This past weekend Dr. Becky paid us a dental call.
"Floating" teeth? you ask....
Simply put the term "float" is a British word for file.
So, floating teeth means to file them down.
For those of you who don't have horses,
I will give you a little explanation.
When horses' teeth first erupt in their mouths,
the teeth have very long roots.
So, over the course of a horse's lifetime, the tooth
continues its eruption.
Because these animals use these molars for mastication
(I love that word and rarely get to use it!)
Because they use their molars to grind their food,
they wear them down.
So, although the teeth keep erupting, the main chewing surfaces stay ground down short.
However, a horse's top and bottom teeth do not line up perfectly.
They are offset a tiny bit with the top teeth resting on the bottom teeth,
but with a slight over-hang laterally.
Thus, as the horse grinds down his teeth, he ends up with sharp points on the lateral edge of
his upper teeth's chewing surfaces,
and sharp points on the inner chewing surface of his bottom teeth.
Hence, yearly (or less frequent) filing of these sharp points
makes for a much more comfortable chewing process.
Before the process is begun,
Becky injects a sedative, so the horse doesn't mind the process.
A speculum is placed in his mouth.
It fits sort of like a bit that rests on the front incisors and
straps around the head like a bridle.
The speculum ratchets open to hold the jaws apart,
so that the teeth can be visualized and
the filing done with no fear of being bitten.
Then a series of files are used to gently grind off
these sharp edges.
In the above picture, Moonbeam is resting his head on a stand,
very peacefully and comfortably "snoozing".
Here is Scarlet with a smaller speculum in her mouth.
Scarlet is un-sedated and accepts the speculum quite nicely.

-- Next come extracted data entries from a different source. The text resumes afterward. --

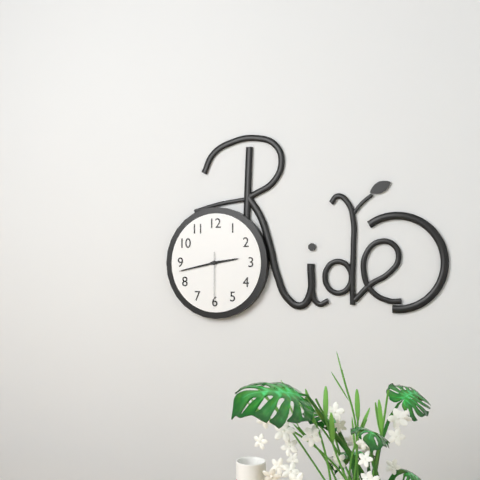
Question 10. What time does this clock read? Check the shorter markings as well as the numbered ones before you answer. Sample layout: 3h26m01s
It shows 2h43m30s
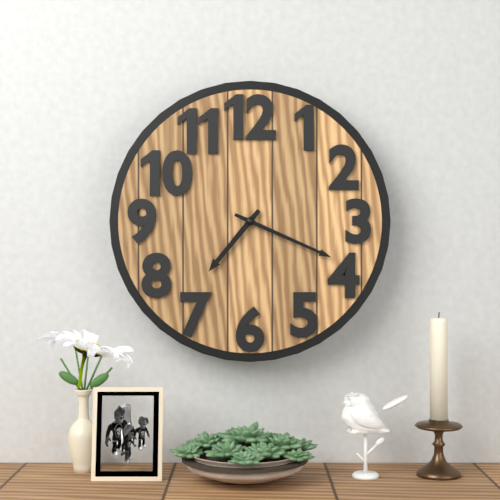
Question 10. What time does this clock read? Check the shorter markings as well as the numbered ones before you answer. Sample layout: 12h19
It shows 7h19
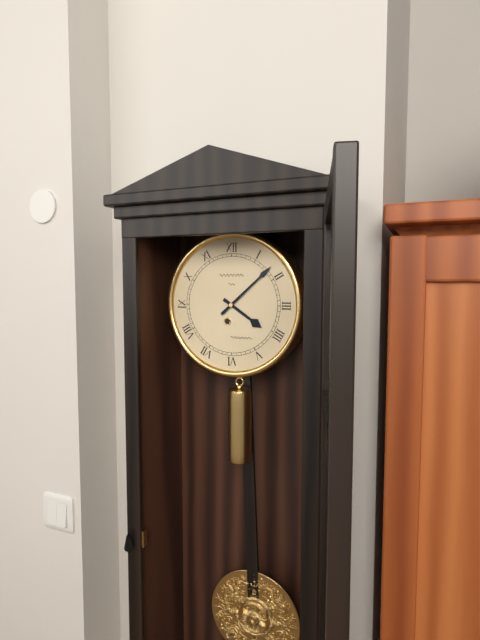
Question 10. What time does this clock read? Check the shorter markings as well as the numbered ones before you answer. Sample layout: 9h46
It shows 4h08
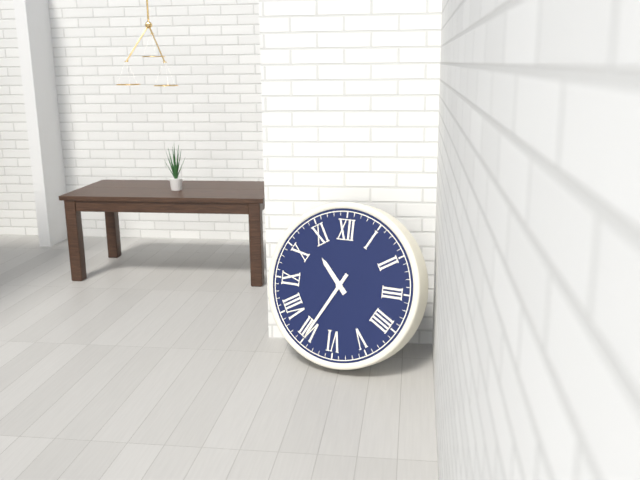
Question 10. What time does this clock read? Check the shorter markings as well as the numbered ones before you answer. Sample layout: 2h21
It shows 10h35
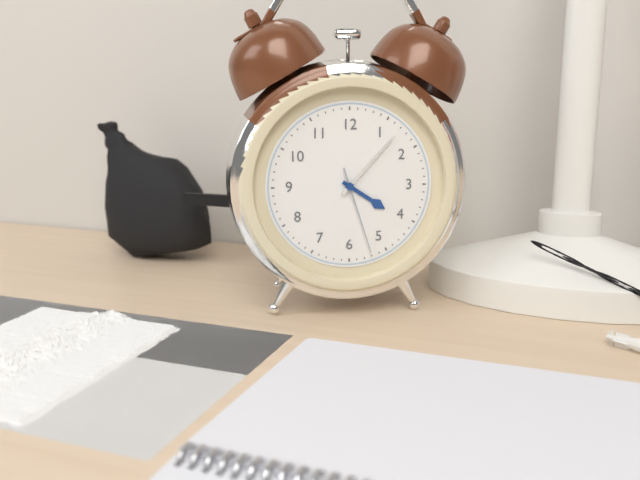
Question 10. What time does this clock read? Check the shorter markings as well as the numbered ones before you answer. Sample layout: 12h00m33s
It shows 4h07m27s
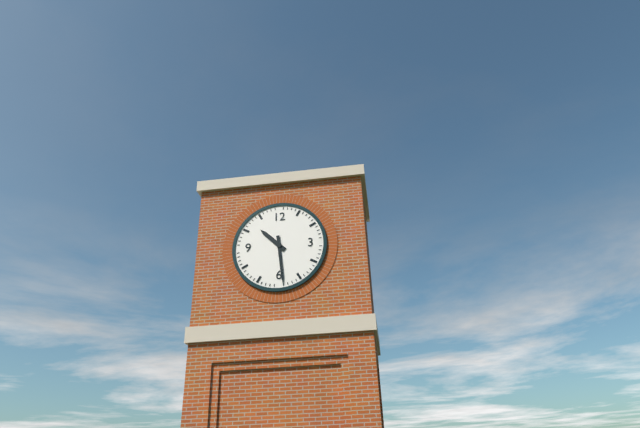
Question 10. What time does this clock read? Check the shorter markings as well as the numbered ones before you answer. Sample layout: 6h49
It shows 10h29
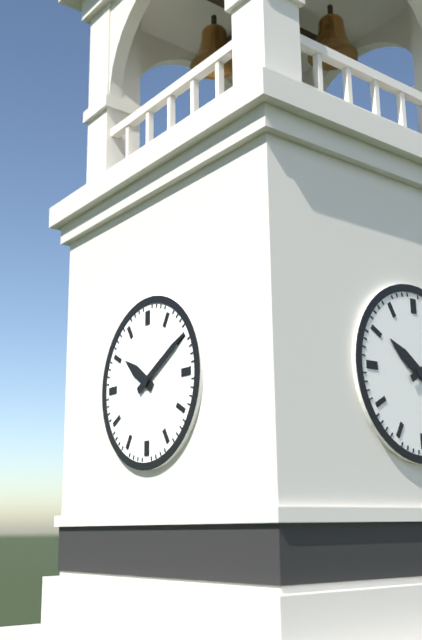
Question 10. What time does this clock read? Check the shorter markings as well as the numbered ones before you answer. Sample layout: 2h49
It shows 10h10
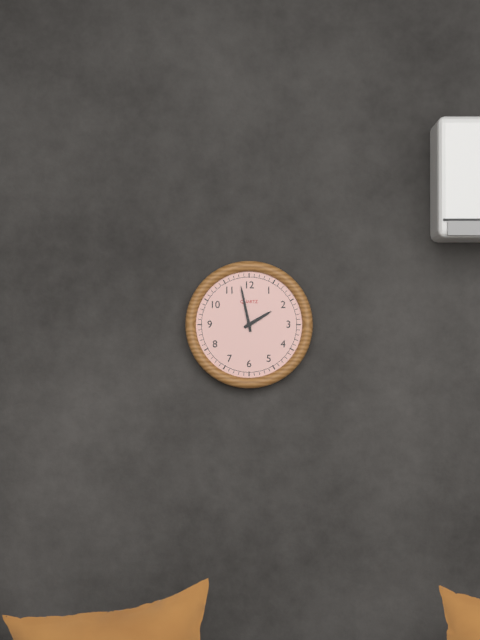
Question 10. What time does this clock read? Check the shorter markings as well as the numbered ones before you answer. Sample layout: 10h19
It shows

She is too young to need her teeth floated,
but this allowed us to inspect her teeth and
check a tooth that has an impaction above it.
You can read about that HERE.
What a good pony!
Her impacted tooth remains as a lump on the outside of her jaw.
It has caused her no ill effects so far.
The baby tooth below it is not ready to fall out yet,
so we will just continue to watch this.
So there you have it!
And you thought going to the dentist was bad....
just be glad you don't have to have one of these contraptions
in your mouth!
And, would you mind telling me....
why do dentists always ask you questions while they have their
fingers and instruments in your mouth?